_REQUEST_.
Copy every item below word for word, keeping each line break where it stands.

--------

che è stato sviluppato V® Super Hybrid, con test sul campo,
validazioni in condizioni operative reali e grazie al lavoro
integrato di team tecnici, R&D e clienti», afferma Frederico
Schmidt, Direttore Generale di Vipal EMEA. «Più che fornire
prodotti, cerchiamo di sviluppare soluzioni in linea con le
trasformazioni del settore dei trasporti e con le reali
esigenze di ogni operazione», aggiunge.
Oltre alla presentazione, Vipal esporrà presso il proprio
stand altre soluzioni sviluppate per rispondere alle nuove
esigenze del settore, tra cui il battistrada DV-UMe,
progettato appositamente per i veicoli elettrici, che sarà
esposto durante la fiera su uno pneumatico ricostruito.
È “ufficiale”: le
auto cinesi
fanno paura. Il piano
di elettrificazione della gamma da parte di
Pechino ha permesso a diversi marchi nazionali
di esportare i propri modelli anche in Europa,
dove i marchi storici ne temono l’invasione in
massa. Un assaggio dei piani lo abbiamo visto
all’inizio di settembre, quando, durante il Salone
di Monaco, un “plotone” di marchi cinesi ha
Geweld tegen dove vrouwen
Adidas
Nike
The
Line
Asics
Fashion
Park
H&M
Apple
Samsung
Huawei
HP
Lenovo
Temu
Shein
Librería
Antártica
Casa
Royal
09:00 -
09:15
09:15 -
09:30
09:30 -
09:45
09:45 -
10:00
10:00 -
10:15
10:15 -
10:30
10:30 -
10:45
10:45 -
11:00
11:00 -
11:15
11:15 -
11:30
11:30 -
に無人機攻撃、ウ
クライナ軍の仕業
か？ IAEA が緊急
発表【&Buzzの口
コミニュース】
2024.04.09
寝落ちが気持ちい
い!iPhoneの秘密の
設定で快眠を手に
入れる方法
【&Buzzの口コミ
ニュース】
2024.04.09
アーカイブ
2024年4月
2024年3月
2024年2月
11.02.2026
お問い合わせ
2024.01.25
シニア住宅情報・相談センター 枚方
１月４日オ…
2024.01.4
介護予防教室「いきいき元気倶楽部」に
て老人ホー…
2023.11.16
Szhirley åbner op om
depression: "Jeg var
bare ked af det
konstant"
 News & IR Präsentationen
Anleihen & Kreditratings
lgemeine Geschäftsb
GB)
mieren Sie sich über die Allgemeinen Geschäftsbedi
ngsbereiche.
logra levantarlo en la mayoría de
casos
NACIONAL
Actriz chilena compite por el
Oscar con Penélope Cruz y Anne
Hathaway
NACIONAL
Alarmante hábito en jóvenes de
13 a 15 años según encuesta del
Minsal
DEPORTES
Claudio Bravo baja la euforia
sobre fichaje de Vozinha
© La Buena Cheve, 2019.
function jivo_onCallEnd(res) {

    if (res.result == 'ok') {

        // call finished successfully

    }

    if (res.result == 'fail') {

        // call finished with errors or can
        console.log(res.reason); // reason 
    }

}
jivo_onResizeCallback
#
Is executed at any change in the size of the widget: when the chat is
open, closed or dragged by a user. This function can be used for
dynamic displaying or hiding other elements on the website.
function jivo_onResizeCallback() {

--------

_YOUR RESPONSE_.
che è stato sviluppato V® Super Hybrid, con test sul campo,
validazioni in condizioni operative reali e grazie al lavoro
integrato di team tecnici, R&D e clienti», afferma Frederico
Schmidt, Direttore Generale di Vipal EMEA. «Più che fornire
prodotti, cerchiamo di sviluppare soluzioni in linea con le
trasformazioni del settore dei trasporti e con le reali
esigenze di ogni operazione», aggiunge.
Oltre alla presentazione, Vipal esporrà presso il proprio
stand altre soluzioni sviluppate per rispondere alle nuove
esigenze del settore, tra cui il battistrada DV-UMe,
progettato appositamente per i veicoli elettrici, che sarà
esposto durante la fiera su uno pneumatico ricostruito.
È “ufficiale”: le
auto cinesi
fanno paura. Il piano
di elettrificazione della gamma da parte di
Pechino ha permesso a diversi marchi nazionali
di esportare i propri modelli anche in Europa,
dove i marchi storici ne temono l’invasione in
massa. Un assaggio dei piani lo abbiamo visto
all’inizio di settembre, quando, durante il Salone
di Monaco, un “plotone” di marchi cinesi ha
Geweld tegen dove vrouwen
Adidas
Nike
The
Line
Asics
Fashion
Park
H&M
Apple
Samsung
Huawei
HP
Lenovo
Temu
Shein
Librería
Antártica
Casa
Royal
09:00 -
09:15
09:15 -
09:30
09:30 -
09:45
09:45 -
10:00
10:00 -
10:15
10:15 -
10:30
10:30 -
10:45
10:45 -
11:00
11:00 -
11:15
11:15 -
11:30
11:30 -
に無人機攻撃、ウ
クライナ軍の仕業
か？ IAEA が緊急
発表【&Buzzの口
コミニュース】
2024.04.09
寝落ちが気持ちい
い!iPhoneの秘密の
設定で快眠を手に
入れる方法
【&Buzzの口コミ
ニュース】
2024.04.09
アーカイブ
2024年4月
2024年3月
2024年2月
11.02.2026
お問い合わせ
2024.01.25
シニア住宅情報・相談センター 枚方
１月４日オ…
2024.01.4
介護予防教室「いきいき元気倶楽部」に
て老人ホー…
2023.11.16
Szhirley åbner op om
depression: "Jeg var
bare ked af det
konstant"
 News & IR Präsentationen
Anleihen & Kreditratings
lgemeine Geschäftsb
GB)
mieren Sie sich über die Allgemeinen Geschäftsbedi
ngsbereiche.
logra levantarlo en la mayoría de
casos
NACIONAL
Actriz chilena compite por el
Oscar con Penélope Cruz y Anne
Hathaway
NACIONAL
Alarmante hábito en jóvenes de
13 a 15 años según encuesta del
Minsal
DEPORTES
Claudio Bravo baja la euforia
sobre fichaje de Vozinha
© La Buena Cheve, 2019.
function jivo_onCallEnd(res) {

    if (res.result == 'ok') {

        // call finished successfully

    }

    if (res.result == 'fail') {

        // call finished with errors or can
        console.log(res.reason); // reason 
    }

}
jivo_onResizeCallback
#
Is executed at any change in the size of the widget: when the chat is
open, closed or dragged by a user. This function can be used for
dynamic displaying or hiding other elements on the website.
function jivo_onResizeCallback() {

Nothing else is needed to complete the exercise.